Work item. Locate the line that contains "1045 196 16.05". Print it and every subsequent line through the final line of the records, exactly and only those.

Material to process Block Start

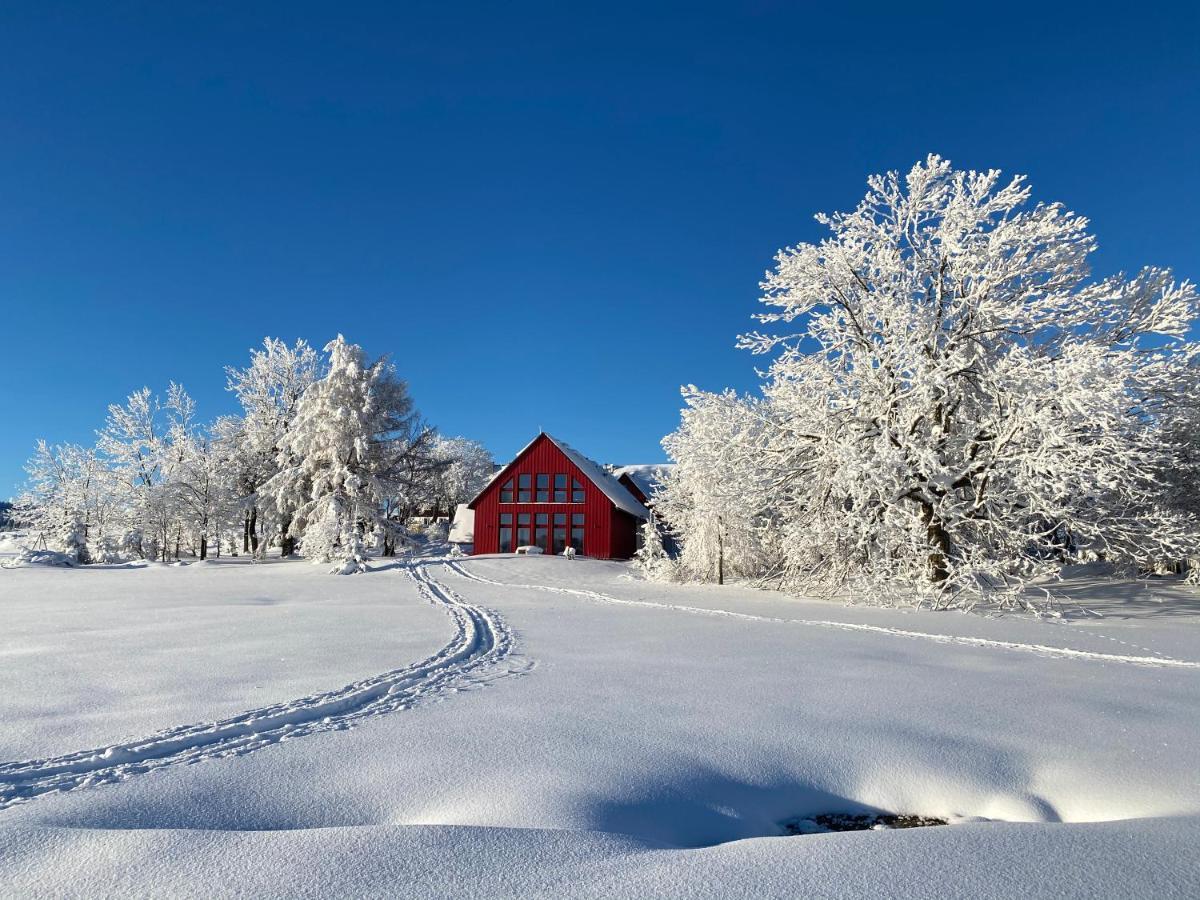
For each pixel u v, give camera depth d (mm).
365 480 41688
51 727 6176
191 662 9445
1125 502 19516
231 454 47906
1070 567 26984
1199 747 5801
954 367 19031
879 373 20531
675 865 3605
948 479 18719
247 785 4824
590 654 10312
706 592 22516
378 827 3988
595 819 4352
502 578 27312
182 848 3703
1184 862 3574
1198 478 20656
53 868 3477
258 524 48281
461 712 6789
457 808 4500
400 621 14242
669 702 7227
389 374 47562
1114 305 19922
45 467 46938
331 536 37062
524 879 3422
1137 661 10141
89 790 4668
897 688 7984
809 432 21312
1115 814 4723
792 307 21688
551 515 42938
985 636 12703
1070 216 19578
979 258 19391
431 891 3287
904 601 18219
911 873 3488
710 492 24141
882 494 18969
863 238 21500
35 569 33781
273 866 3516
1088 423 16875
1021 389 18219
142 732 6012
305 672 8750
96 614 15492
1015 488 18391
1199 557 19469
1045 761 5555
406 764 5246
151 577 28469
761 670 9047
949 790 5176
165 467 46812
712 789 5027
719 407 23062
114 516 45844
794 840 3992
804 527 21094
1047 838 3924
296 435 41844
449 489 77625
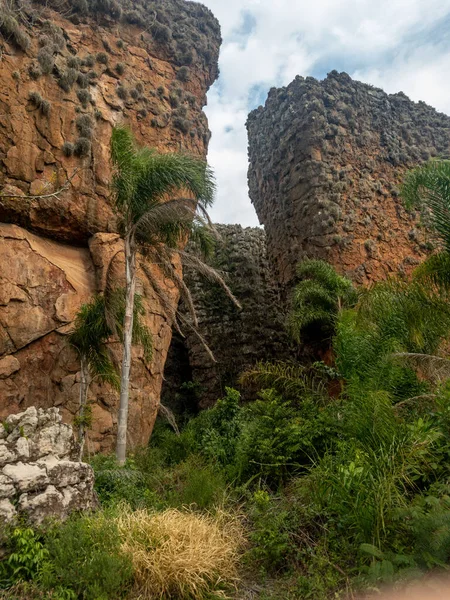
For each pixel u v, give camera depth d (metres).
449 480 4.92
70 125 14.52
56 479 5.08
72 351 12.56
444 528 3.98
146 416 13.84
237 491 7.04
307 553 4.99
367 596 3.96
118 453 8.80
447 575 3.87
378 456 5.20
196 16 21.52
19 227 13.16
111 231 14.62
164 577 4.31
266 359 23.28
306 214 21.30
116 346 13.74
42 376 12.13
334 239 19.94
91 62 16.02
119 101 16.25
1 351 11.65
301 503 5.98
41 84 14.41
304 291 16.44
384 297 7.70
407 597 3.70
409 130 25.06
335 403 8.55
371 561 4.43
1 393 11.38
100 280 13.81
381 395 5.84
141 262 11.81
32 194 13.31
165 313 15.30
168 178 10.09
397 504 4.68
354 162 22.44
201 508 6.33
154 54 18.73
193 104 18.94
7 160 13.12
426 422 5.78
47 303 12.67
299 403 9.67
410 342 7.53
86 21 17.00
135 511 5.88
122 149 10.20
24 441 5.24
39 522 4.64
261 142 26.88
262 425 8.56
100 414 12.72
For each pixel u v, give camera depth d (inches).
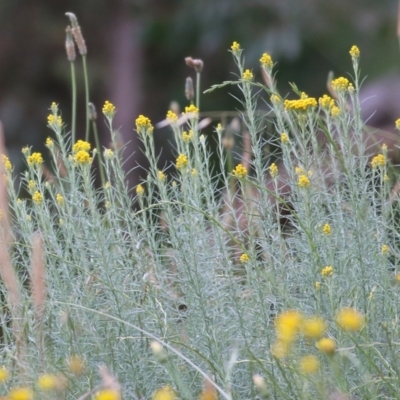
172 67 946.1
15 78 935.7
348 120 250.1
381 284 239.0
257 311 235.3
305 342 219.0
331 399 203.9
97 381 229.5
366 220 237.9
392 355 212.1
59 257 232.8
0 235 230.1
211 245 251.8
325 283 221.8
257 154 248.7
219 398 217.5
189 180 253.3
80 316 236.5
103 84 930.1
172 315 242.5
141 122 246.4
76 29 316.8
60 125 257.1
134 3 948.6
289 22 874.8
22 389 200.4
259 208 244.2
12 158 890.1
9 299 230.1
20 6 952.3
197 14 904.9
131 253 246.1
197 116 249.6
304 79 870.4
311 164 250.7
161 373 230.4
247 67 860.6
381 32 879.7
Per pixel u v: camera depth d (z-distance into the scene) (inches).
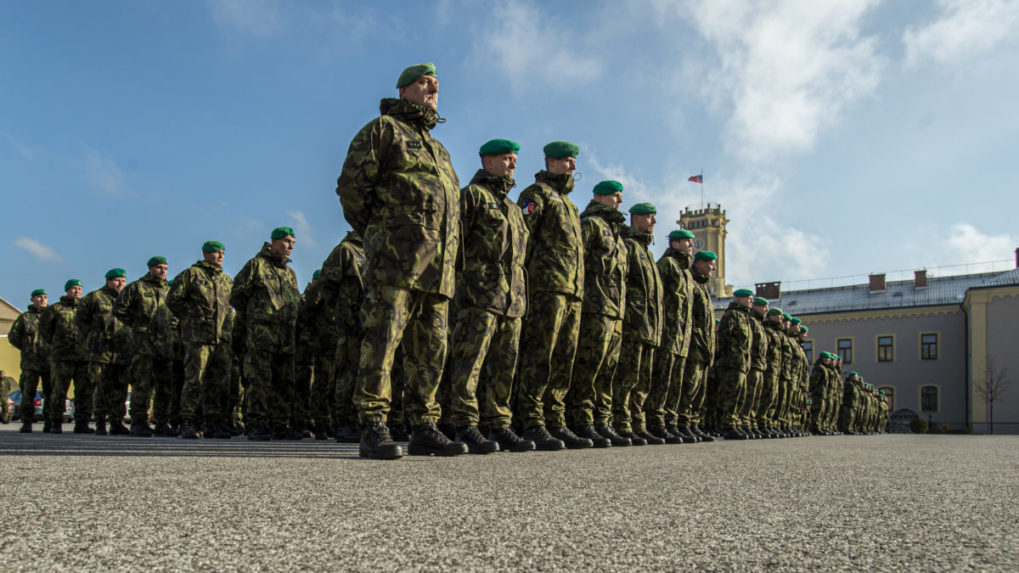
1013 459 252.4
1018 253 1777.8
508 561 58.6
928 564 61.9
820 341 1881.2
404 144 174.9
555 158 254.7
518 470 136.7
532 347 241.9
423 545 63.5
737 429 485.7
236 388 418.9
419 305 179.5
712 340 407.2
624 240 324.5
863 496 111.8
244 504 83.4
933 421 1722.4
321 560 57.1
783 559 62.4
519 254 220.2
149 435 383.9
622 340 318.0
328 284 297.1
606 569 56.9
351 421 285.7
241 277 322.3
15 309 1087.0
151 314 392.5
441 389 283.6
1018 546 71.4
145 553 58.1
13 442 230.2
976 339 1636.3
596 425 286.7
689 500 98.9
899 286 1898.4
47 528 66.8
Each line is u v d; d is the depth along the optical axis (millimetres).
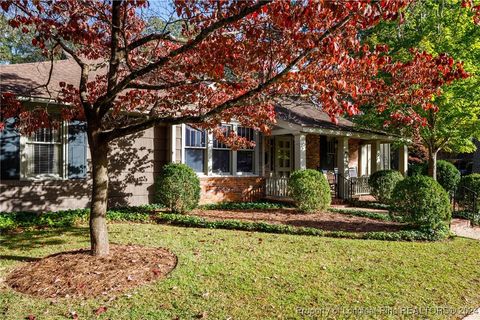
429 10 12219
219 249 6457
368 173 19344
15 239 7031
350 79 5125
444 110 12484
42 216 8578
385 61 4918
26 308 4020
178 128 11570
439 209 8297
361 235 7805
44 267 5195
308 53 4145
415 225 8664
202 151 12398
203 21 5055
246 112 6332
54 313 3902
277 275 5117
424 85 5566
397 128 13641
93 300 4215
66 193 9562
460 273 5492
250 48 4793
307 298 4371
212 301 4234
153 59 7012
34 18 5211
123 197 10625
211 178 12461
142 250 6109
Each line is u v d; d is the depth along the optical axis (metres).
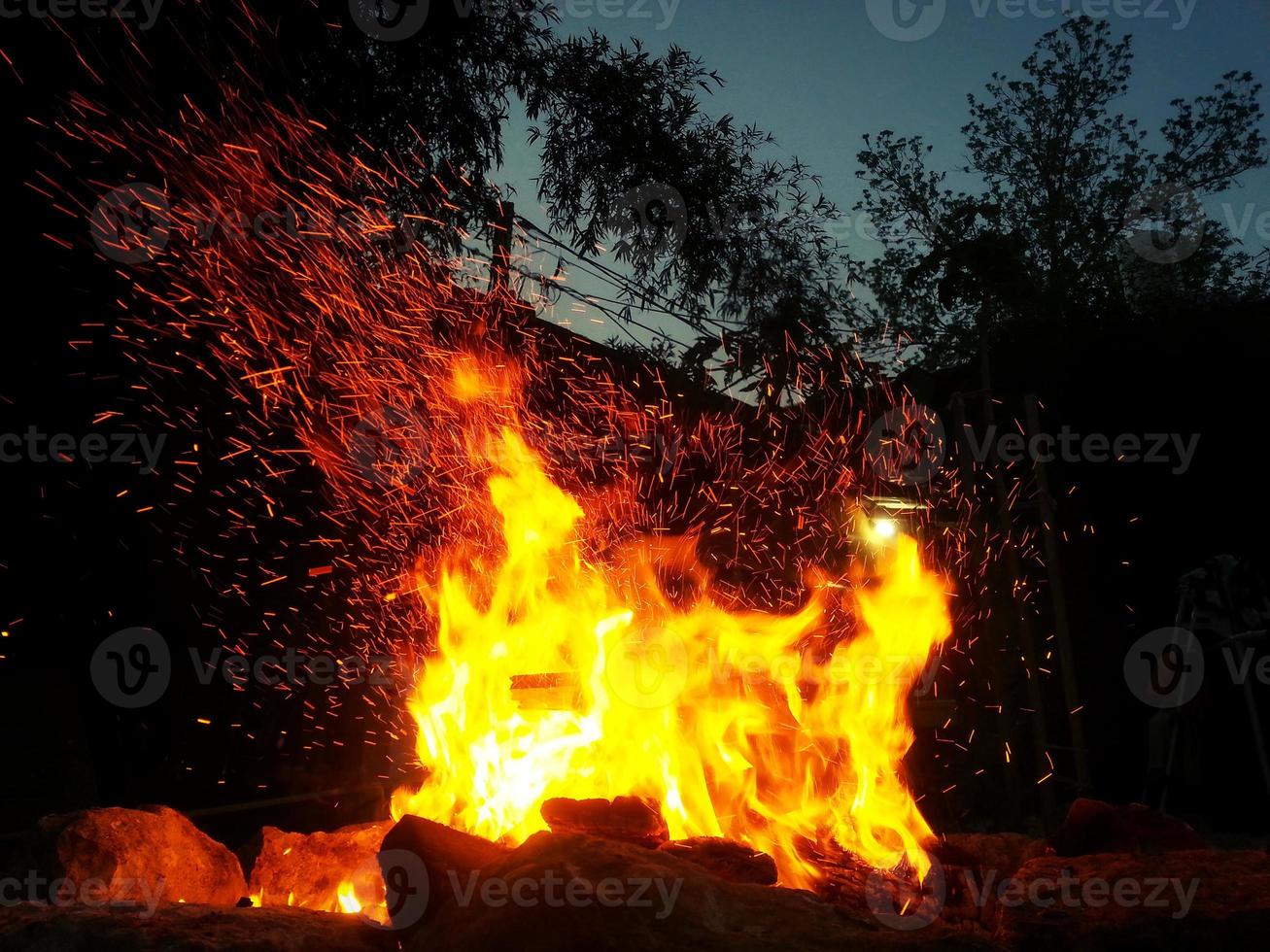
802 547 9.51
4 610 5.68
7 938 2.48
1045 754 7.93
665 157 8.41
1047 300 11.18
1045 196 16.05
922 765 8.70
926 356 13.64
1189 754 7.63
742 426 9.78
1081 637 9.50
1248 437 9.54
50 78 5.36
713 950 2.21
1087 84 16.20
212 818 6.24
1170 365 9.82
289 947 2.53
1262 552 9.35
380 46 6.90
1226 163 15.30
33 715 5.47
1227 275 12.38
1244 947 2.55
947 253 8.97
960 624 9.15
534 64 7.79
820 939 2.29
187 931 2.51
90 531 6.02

Material to process Block End

Problem solution.
1045 196 16.05
922 765 8.70
926 356 13.64
1189 754 7.63
742 426 9.78
1081 637 9.50
1248 437 9.54
50 78 5.36
713 950 2.21
1087 84 16.20
212 818 6.24
1170 365 9.82
289 947 2.53
1262 552 9.35
380 46 6.90
1226 163 15.30
33 715 5.47
1227 275 12.38
1244 947 2.55
947 253 8.97
960 624 9.15
534 64 7.79
820 939 2.29
187 931 2.51
90 531 6.02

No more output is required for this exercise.